In order to assert the defense under Hines, supra, "an accused must show not only an absence of criminal purpose but also that his possession was excused and justified as stemming from an effort to aid and enhance social policy underlying law enforcement." Logan v. United States, supra at 826, quoting Hines, supra at 248. Under the Hines standard, appellant must show more than mere innocent possession in order to claim the defense. Appellant, rather, must prove that there was "innocent possession with the intent of ensuring that [the newly found weapon] is taken as soon and as directly as possible to law enforcement officers." Hines, supra at 249; see also Carey, supra at 44.

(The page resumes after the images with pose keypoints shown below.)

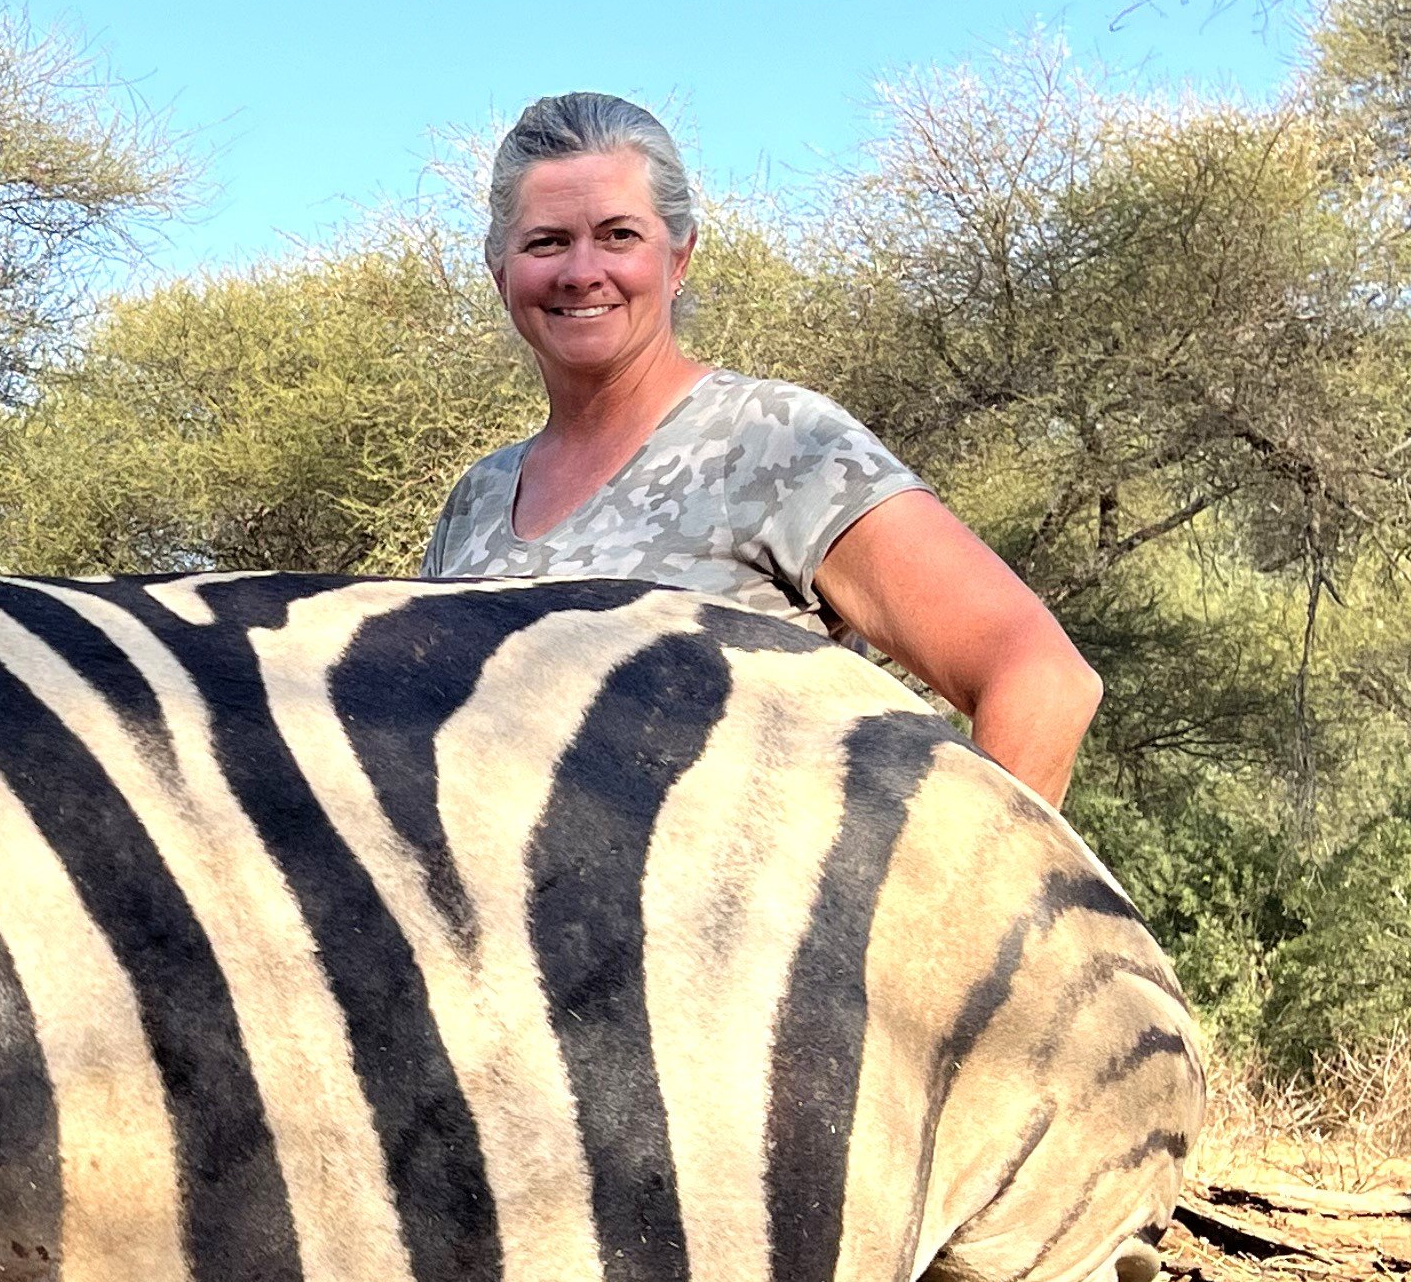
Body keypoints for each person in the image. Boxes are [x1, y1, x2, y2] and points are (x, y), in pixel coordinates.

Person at [421, 90, 1103, 806]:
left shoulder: (776, 441)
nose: (582, 270)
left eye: (619, 235)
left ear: (678, 258)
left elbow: (1041, 677)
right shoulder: (478, 501)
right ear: (501, 274)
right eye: (547, 241)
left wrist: (962, 910)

In this case, appellant fails to qualify within the narrow parameters of the innocent possession defense. See Logan, supra at 826. Appellant's proffered evidence does not show that he had found the prohibited weapon recently. Furthermore, the testimony in no way establishes that appellant intended to deliver the gun to law enforcement officials at the time he was apprehended. The trial court neither erred nor abused its discretion in determining that the proffered testimony was irrelevant and inadmissible under the Hines criteria for proving innocent possession of a prohibited weapon. Accordingly, we affirm appellant's conviction.